** Working data follows **

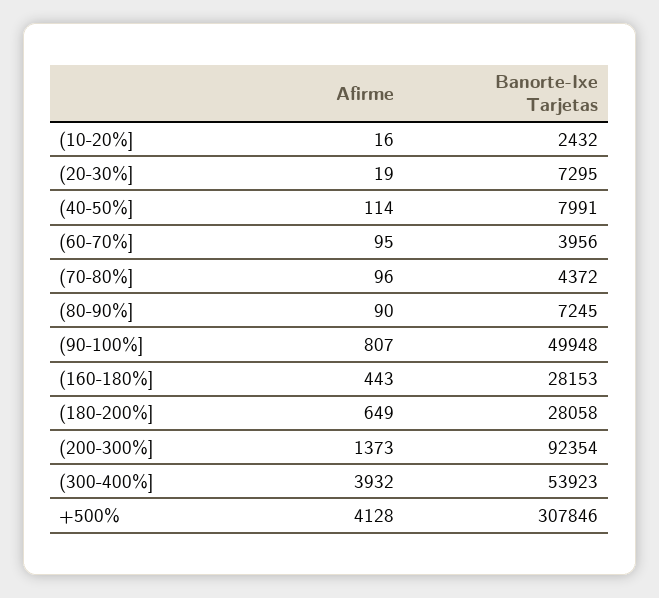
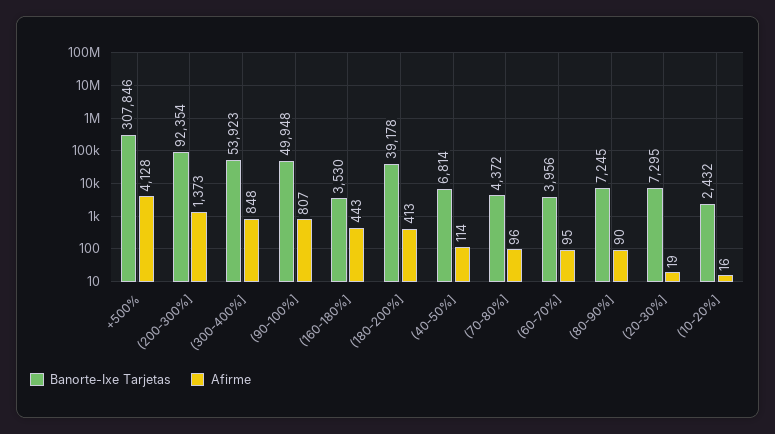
Banorte-Ixe Tarjetas, (40-50%]: 7991 -> 6814
Banorte-Ixe Tarjetas, (160-180%]: 28153 -> 3530
Afirme, (180-200%]: 649 -> 413
Banorte-Ixe Tarjetas, (180-200%]: 28058 -> 39178
Afirme, (300-400%]: 3932 -> 848

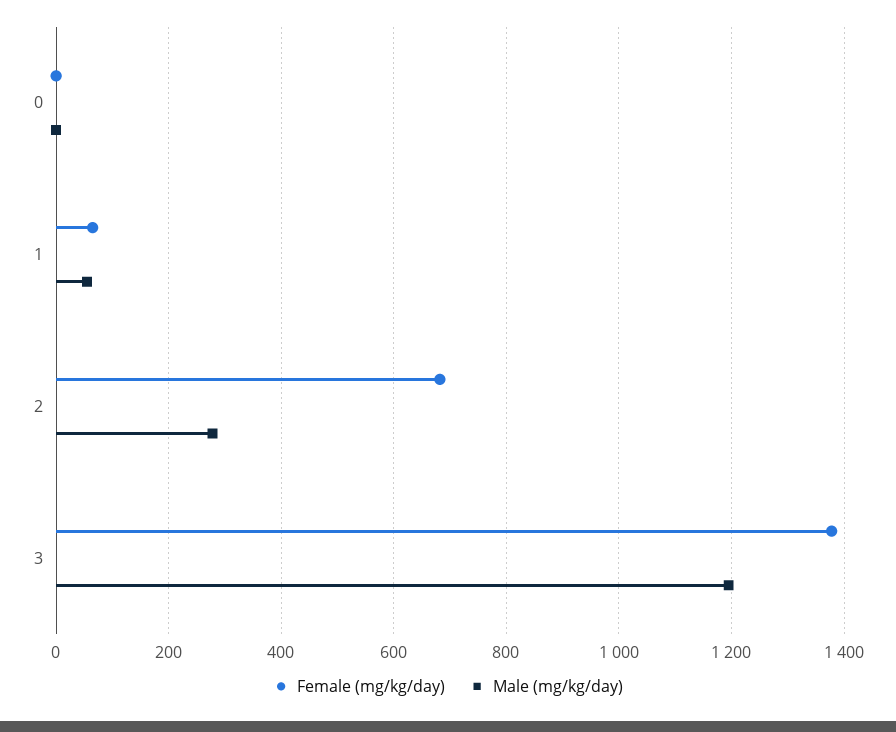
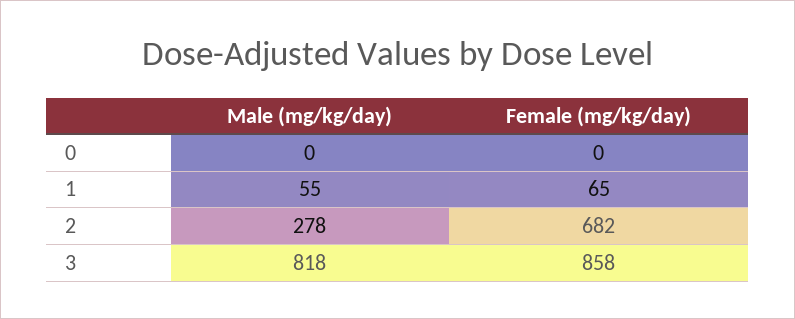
Female (mg/kg/day), 3: 1380 -> 858
Male (mg/kg/day), 3: 1200 -> 818

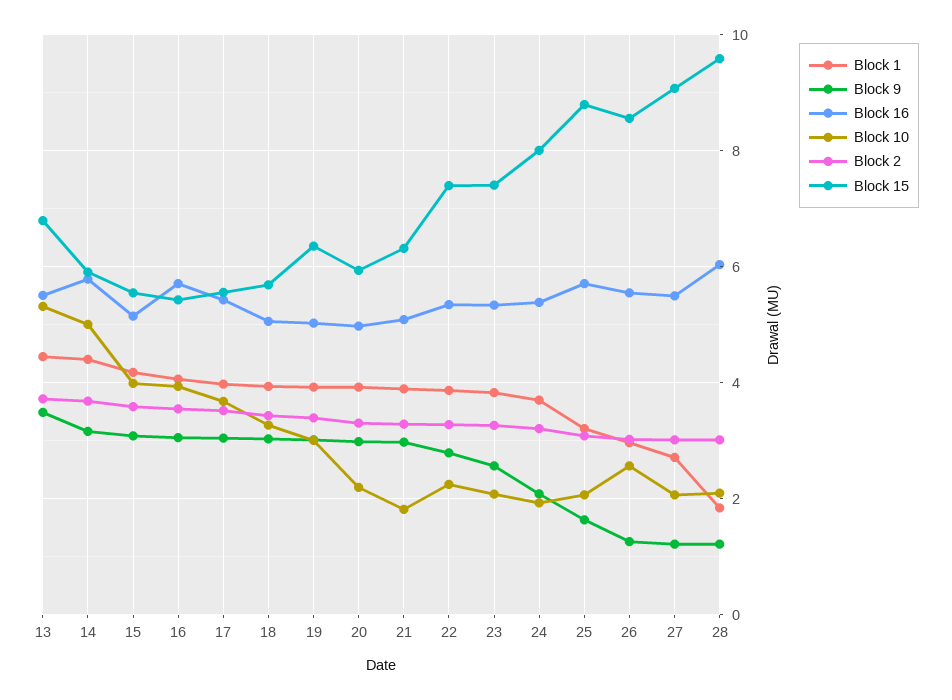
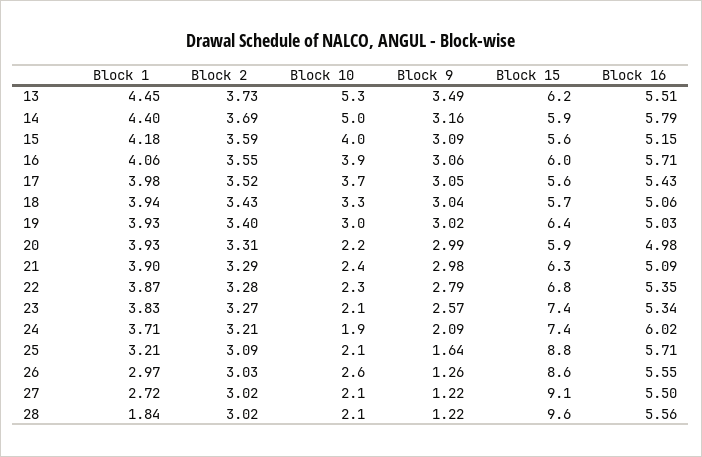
Block 15, 13: 6.8 -> 6.2
Block 15, 16: 5.4 -> 6
Block 10, 21: 1.8 -> 2.4
Block 15, 22: 7.4 -> 6.8
Block 16, 24: 5.4 -> 6.02
Block 15, 24: 8 -> 7.4
Block 16, 28: 6 -> 5.56

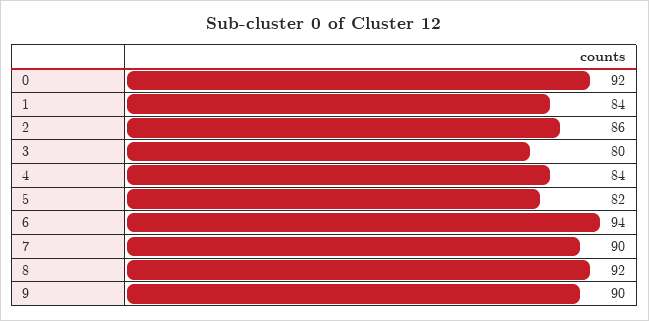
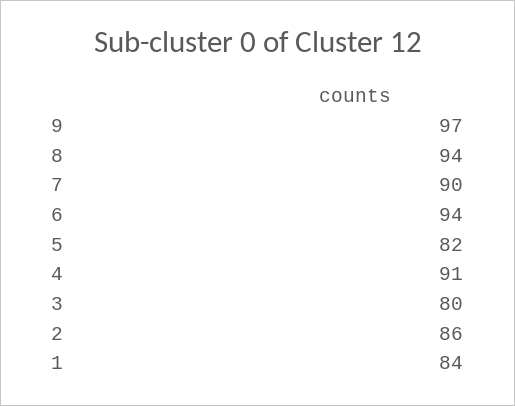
0: 92 -> none
4: 84 -> 91
8: 92 -> 94
9: 90 -> 97

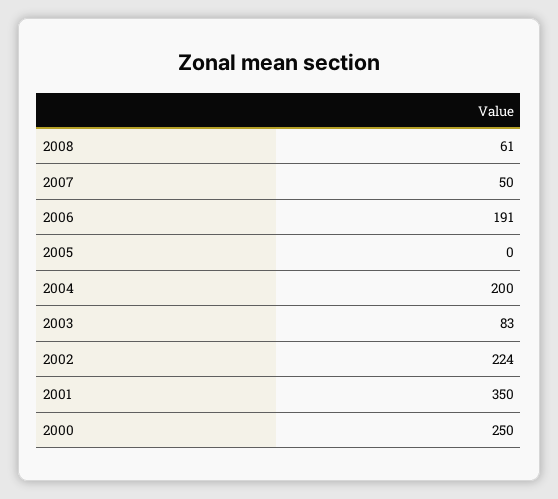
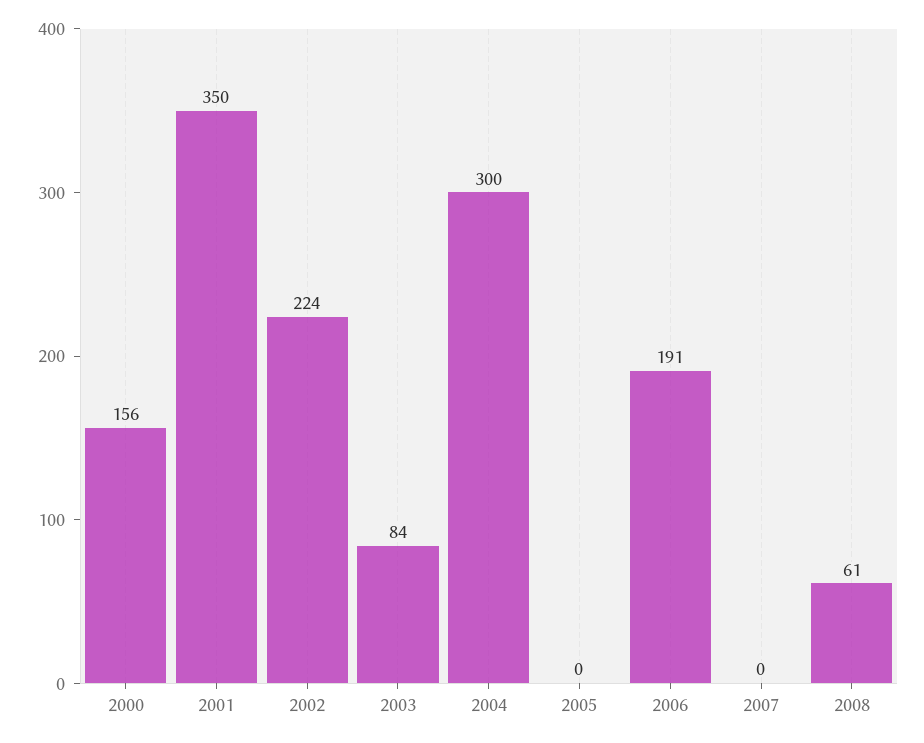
2007: 50 -> 0
2004: 200 -> 300
2003: 83 -> 84
2000: 250 -> 156

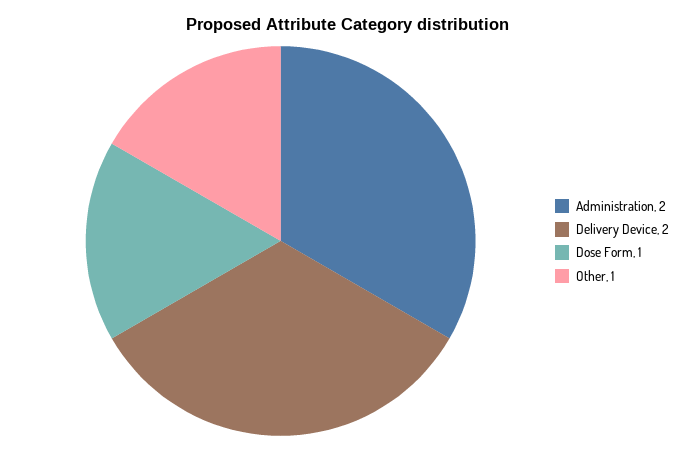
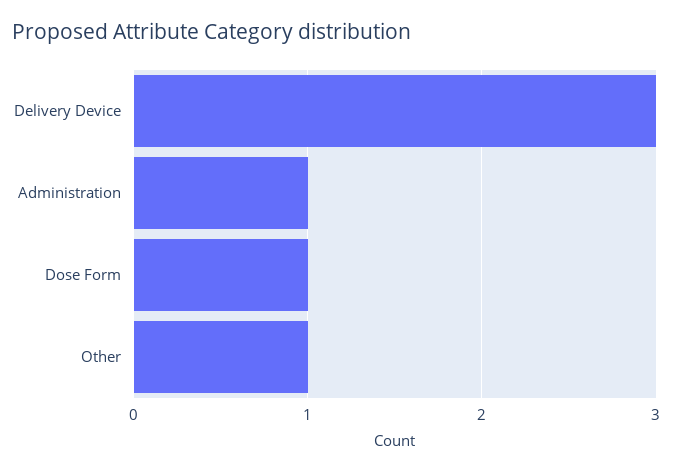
Administration: 2 -> 1
Delivery Device: 2 -> 3

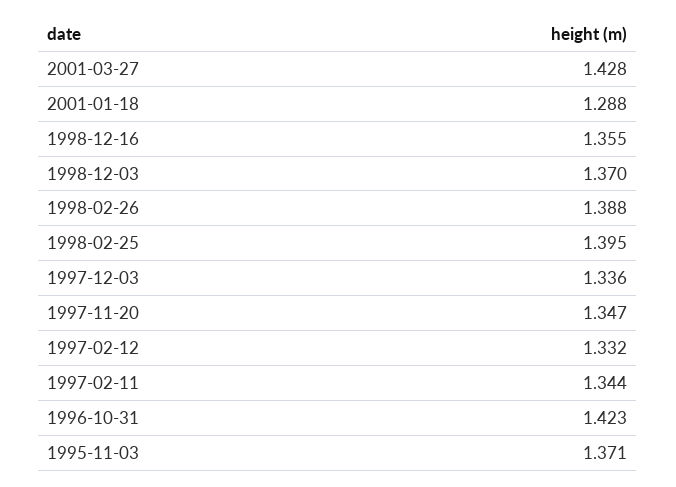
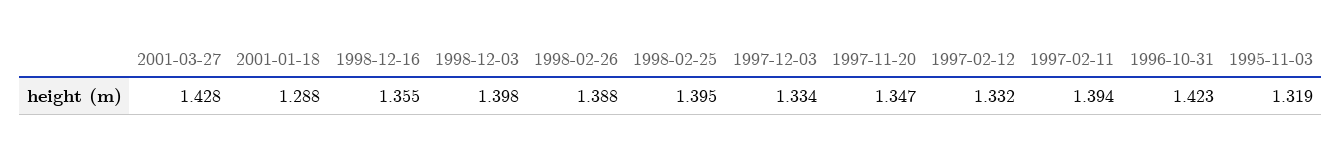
1998-12-03: 1.37 -> 1.398
1997-12-03: 1.336 -> 1.334
1997-02-11: 1.344 -> 1.394
1995-11-03: 1.371 -> 1.319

** End of Working data **

● **Problem details**: With the pictures left out, write out all of the data exactly.

● **Output below**:
Banorte-Ixe Tarjetas, (40-50%]: 7991 -> 6814
Banorte-Ixe Tarjetas, (160-180%]: 28153 -> 3530
Afirme, (180-200%]: 649 -> 413
Banorte-Ixe Tarjetas, (180-200%]: 28058 -> 39178
Afirme, (300-400%]: 3932 -> 848

Female (mg/kg/day), 3: 1380 -> 858
Male (mg/kg/day), 3: 1200 -> 818

Block 15, 13: 6.8 -> 6.2
Block 15, 16: 5.4 -> 6
Block 10, 21: 1.8 -> 2.4
Block 15, 22: 7.4 -> 6.8
Block 16, 24: 5.4 -> 6.02
Block 15, 24: 8 -> 7.4
Block 16, 28: 6 -> 5.56

0: 92 -> none
4: 84 -> 91
8: 92 -> 94
9: 90 -> 97

2007: 50 -> 0
2004: 200 -> 300
2003: 83 -> 84
2000: 250 -> 156

Administration: 2 -> 1
Delivery Device: 2 -> 3

1998-12-03: 1.37 -> 1.398
1997-12-03: 1.336 -> 1.334
1997-02-11: 1.344 -> 1.394
1995-11-03: 1.371 -> 1.319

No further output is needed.